L. G. : Il y a un revers à cette médaille. Devenir propriétaire de tous les éléments qui composent un jeu vidéo ou un métavers, déclarer des certificats de propriété sur la moindre image, le moindre fichier mp3 qui est échangé sur Internet, c’est freiner le partage culturel. Par ailleurs, la démocratisation permise par les NFT est assez illusoire. En réalité, dans le monde des cryptos, on observe une extrême concentration économique. Quelques acteurs possèdent une grande partie de l’offre. Il sera intéressant de voir apparaître les gagnants de ce système, les nouveaux géants de ce nouvel Internet qui semble, malgré la spéculation, en voie d'adoption.
Facebook et Twitter ont annoncé qu'ils allaient intégrer les NFT à leurs réseaux sociaux. On peut aussi penser que les géants seront plus ou moins les mêmes…
L. G. : Est-ce qu'ils vont réussir à s'adapter à cette époque ? Facebook, Google ou Twitter ont dominé le marché parce qu'ils ont créé les nouveaux outils de l'Internet 2.0. Vont-ils réussir à s'adapter pour créer les outils de l'Internet 3.0 ? C'est difficile à dire. Ils peuvent très clairement bénéficier de leur assise. Mais d'un autre côté, les projets qu'ils lancent dans les cryptomonnaies ne marchent pas très bien pour le moment. Le projet Diem (ex-Libra), la monnaie de Meta (ex-Facebook), a par exemple suscité des oppositions politiques fortes de la part des régulateurs américains. Le chargé de développement du Diem a quitté le bateau et Meta a finalement abandonné le projet début février. En tout cas, leur intérêt pour les NFT donne des gages de légitimité à la technologie. On voit par ailleurs de nouveaux géants se former, la plateforme d’échange de NFT OpenSea en fait partie, les crypto-jeux comme Sorare et Axie Infinity aussi.
Récemment la Chine a mis ses mineurs de Bitcoin dehors… Ces décisions politiques peuvent-elles freiner le développement de ce nouveau web propriétaire ?
L. G. : Oui, c’est possible. Même si pour le moment il n’y a pas eu à proprement parler de décisions géopolitiques au sujet des NFT. Mais après la phase régulatoire sur les cryptomonnaies, je pense que logiquement, on va voir émerger des ambitions de régulations dans le domaine des NFT. Cette technologie pose des problèmes juridiques en termes de propriété intellectuelle notamment. Le certificat de propriété numérique attaché à une image ou à un livre numérique, quel droit cela donne exactement ?
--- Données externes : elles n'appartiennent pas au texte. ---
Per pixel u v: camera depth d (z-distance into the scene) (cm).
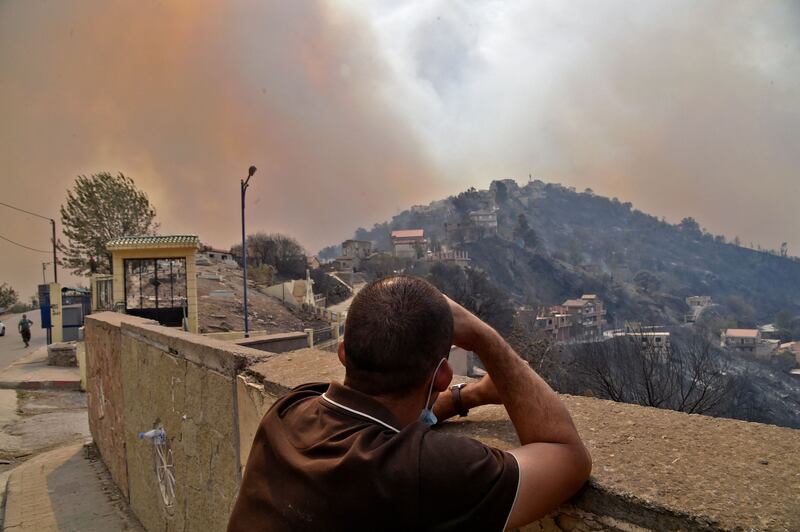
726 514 94
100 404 702
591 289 13038
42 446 962
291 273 5316
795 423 1895
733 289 16988
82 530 505
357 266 8750
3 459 878
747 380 1794
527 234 15438
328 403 115
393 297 113
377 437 102
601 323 10056
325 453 103
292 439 112
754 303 15625
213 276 3219
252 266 4428
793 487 101
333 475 96
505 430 152
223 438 310
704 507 97
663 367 1502
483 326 135
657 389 1425
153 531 464
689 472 112
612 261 17862
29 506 572
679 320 11331
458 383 193
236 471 295
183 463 377
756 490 101
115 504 564
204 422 336
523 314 5744
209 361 324
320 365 261
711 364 1556
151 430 452
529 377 128
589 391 1588
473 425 161
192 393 354
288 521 98
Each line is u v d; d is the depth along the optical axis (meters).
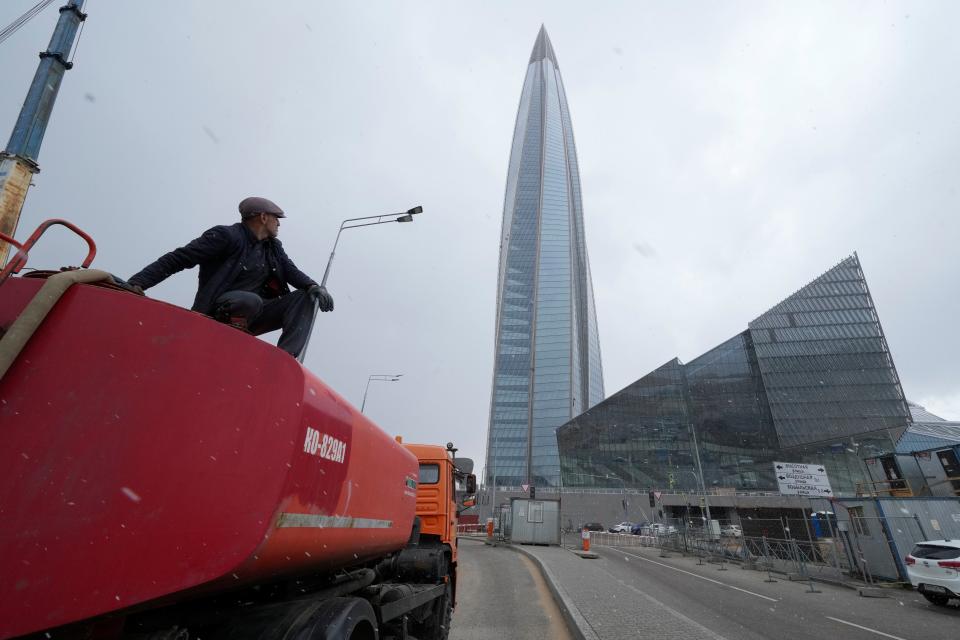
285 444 2.12
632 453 84.12
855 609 11.63
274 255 3.21
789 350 75.50
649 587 13.77
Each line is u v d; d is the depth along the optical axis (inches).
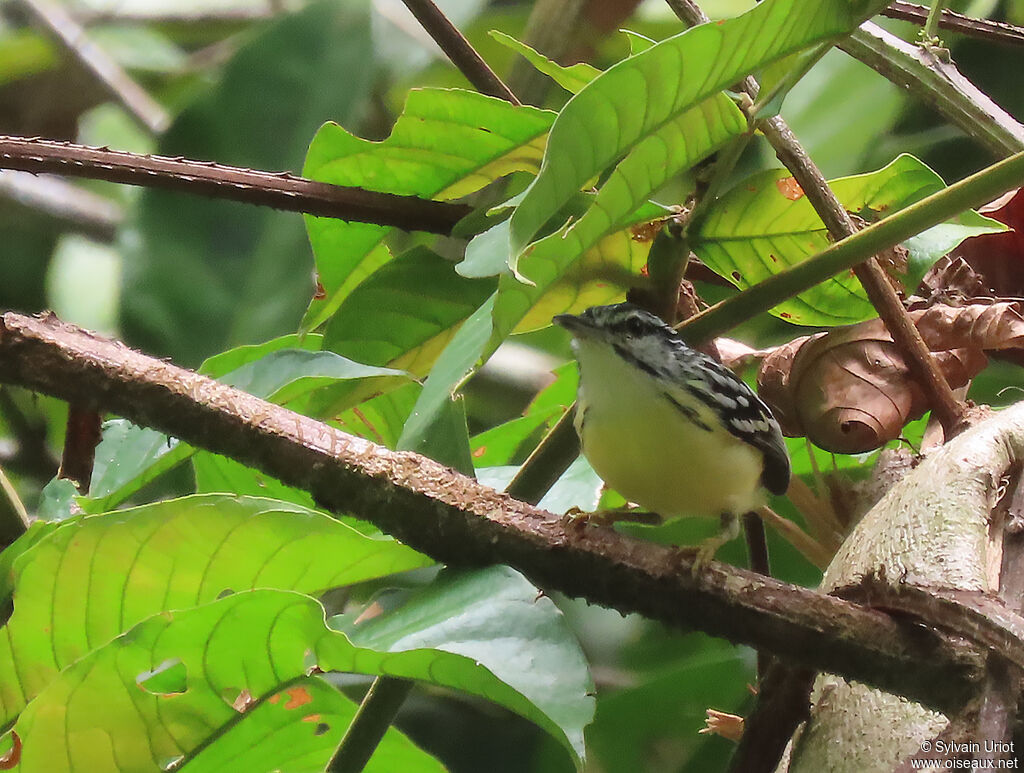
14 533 234.2
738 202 240.7
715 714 270.4
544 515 189.3
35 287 516.7
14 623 201.3
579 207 247.6
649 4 478.6
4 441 416.2
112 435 253.1
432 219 263.7
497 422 469.1
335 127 254.1
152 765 195.6
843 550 228.8
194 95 327.0
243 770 206.4
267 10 580.7
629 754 346.0
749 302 224.2
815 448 317.4
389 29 510.3
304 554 202.7
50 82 550.3
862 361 262.7
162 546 198.5
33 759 189.3
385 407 284.8
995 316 263.0
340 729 205.6
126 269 305.4
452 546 190.2
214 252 312.8
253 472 264.1
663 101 183.5
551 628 186.4
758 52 185.0
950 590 161.9
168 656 182.4
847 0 187.6
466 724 368.2
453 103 250.2
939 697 163.0
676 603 178.9
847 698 204.1
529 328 277.3
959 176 387.5
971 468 211.8
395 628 193.9
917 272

Par ailleurs, l’autre problème qui peut freiner le développement des NFT, c’est la consommation énergétique. La plupart des NFT sont basés sur la blockchain Ethereum, et Ethereum fonctionne encore avec la preuve de travail. Cette « preuve de travail » (sorte de concours entre tous les ordinateurs du réseau pour résoudre une énigme mathématique le plus vite possible) nécessite la sollicitation d’importantes puissances de calcul. Ethereum a pour objectif de passer à la « preuve d’enjeux ». C’est-à-dire que seuls les acteurs du réseau qui possèdent le plus de tokens interviendront pour valider une transaction. C’est une forme de décision par actionnariat ou de ploutocratie, pour le dire autrement. Ce qui remet par ailleurs en partie en question l’aspect décentralisé et sécurisé d’une blockchain.